The current availability of powerful computers and huge data sets is creating new opportunities in computational mathematics to bring together concepts and tools from graph theory, machine learning and signal processing, creating Data Analytics on Graphs.
In discrete mathematics, a graph is merely a collection of points (nodes) and lines connecting some or all of them. The power of such graphs lies in the fact that the nodes can represent entities as diverse as the users of social networks or financial market data, and that these can be transformed into signals which can be analyzed using data analytics tools. Data Analytics on Graphs is a comprehensive introduction to generating advanced data analytics on graphs that allows us to move beyond the standard regular sampling in time and space to facilitate modelling in many important areas, including communication networks, computer science, linguistics, social sciences, biology, physics, chemistry, transport, town planning, financial systems, personal health and many others.
The authors revisit graph topologies from a modern data analytics point of view, and proceed to establish a taxonomy of graph networks. With this as a basis, the authors show how the spectral analysis of graphs leads to even the most challenging machine learning tasks, such as clustering, being performed in an intuitive and physically meaningful way.

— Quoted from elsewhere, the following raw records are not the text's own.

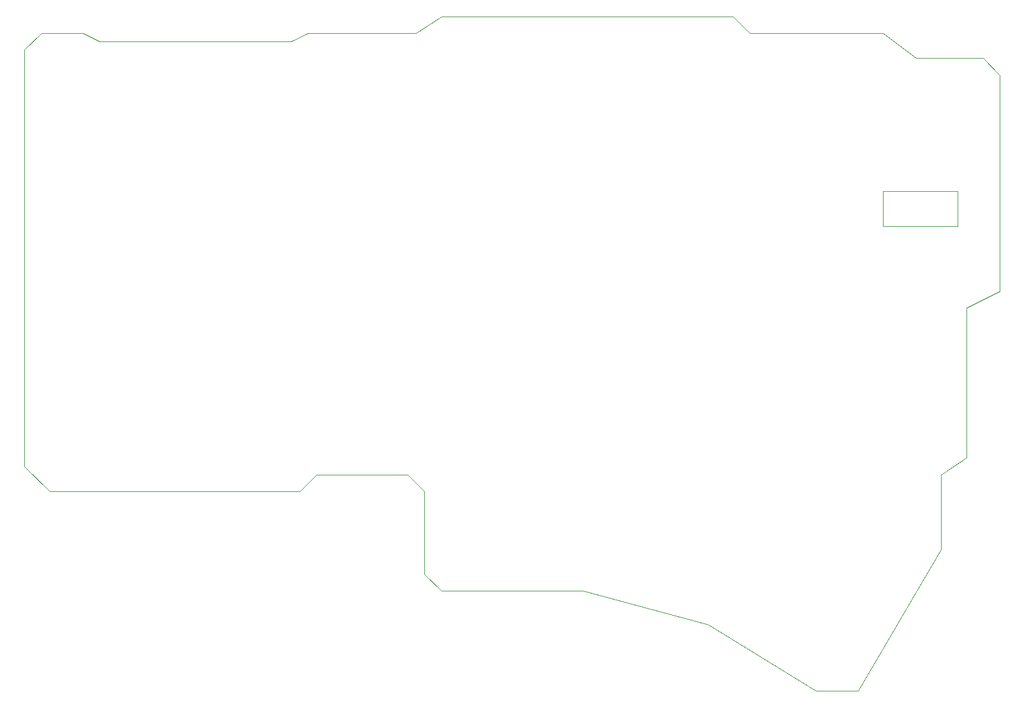
<source format=gm1>
G04 #@! TF.GenerationSoftware,KiCad,Pcbnew,8.0.4*
G04 #@! TF.CreationDate,2024-09-10T22:18:47+03:00*
G04 #@! TF.ProjectId,muikku42,6d75696b-6b75-4343-922e-6b696361645f,rev?*
G04 #@! TF.SameCoordinates,Original*
G04 #@! TF.FileFunction,Profile,NP*
%FSLAX46Y46*%
G04 Gerber Fmt 4.6, Leading zero omitted, Abs format (unit mm)*
G04 Created by KiCad (PCBNEW 8.0.4) date 2024-09-10 22:18:47*
%MOMM*%
%LPD*%
G01*
G04 APERTURE LIST*
G04 #@! TA.AperFunction,Profile*
%ADD10C,0.050000*%
G04 #@! TD*
G04 APERTURE END LIST*
D10*
X166687500Y-66675000D02*
X177403125Y-66675000D01*
X177403125Y-71646875D01*
X166687500Y-71646875D01*
X166687500Y-66675000D01*
X147637500Y-44053125D02*
X166687500Y-44053125D01*
X171450000Y-47625000D01*
X180975000Y-47625000D01*
X183356250Y-50006250D01*
X183356250Y-80962500D01*
X178593750Y-83343750D01*
X178593750Y-104775000D01*
X175021875Y-107156250D01*
X175021875Y-117871875D01*
X163115625Y-138112500D01*
X157162500Y-138112500D01*
X141684375Y-128587500D01*
X123825000Y-123825000D01*
X103584375Y-123825000D01*
X101203125Y-121443750D01*
X101203125Y-109537500D01*
X98821875Y-107156250D01*
X85725000Y-107156250D01*
X83343750Y-109537500D01*
X47625000Y-109537500D01*
X44053125Y-105965625D01*
X44053125Y-46434375D01*
X46434375Y-44053125D01*
X52387500Y-44053125D01*
X54768750Y-45243750D01*
X82153125Y-45243750D01*
X84534375Y-44053125D01*
X100012500Y-44053125D01*
X103584375Y-41671875D01*
X145256250Y-41671875D01*
X147637500Y-44053125D01*
M02*

</source>
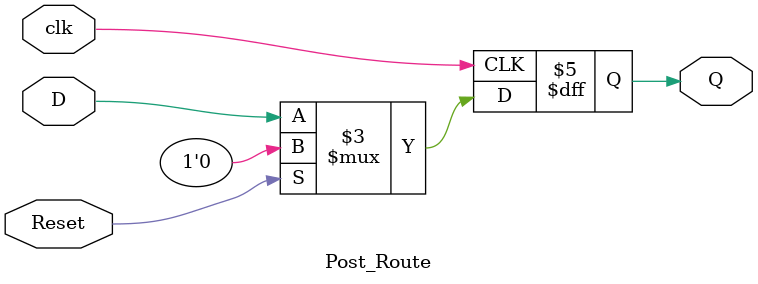
<source format=v>
`timescale 1ns / 1ps
module Post_Route( clk , Reset , D , Q  );
	input	clk , Reset , D ;
	output reg Q ;
	always @ (posedge clk )
		if(Reset)
			Q <= 0 ;
		else 
			Q <= D ;



endmodule

</source>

The authors detail unique aspects of graph data analytics, such as their benefits for processing data acquired on irregular domains, their ability to finely-tune statistical learning procedures through local information processing, the concepts of random signals on graphs and graph shifts, learning of graph topology from data observed on graphs, and confluence with deep neural networks, multi-way tensor networks and Big Data. Extensive examples are included to render the concepts more concrete and to facilitate a greater understanding of the underlying principles.
Aimed at readers with a good grasp of the fundamentals of data analytics, this book sets out the fundamentals of graph theory and the emerging mathematical techniques for the analysis of a wide range of data acquired on graph environments. Data Analytics on Graphs will be a useful friend and a helpful companion to all involved in data gathering and analysis irrespective of area of application.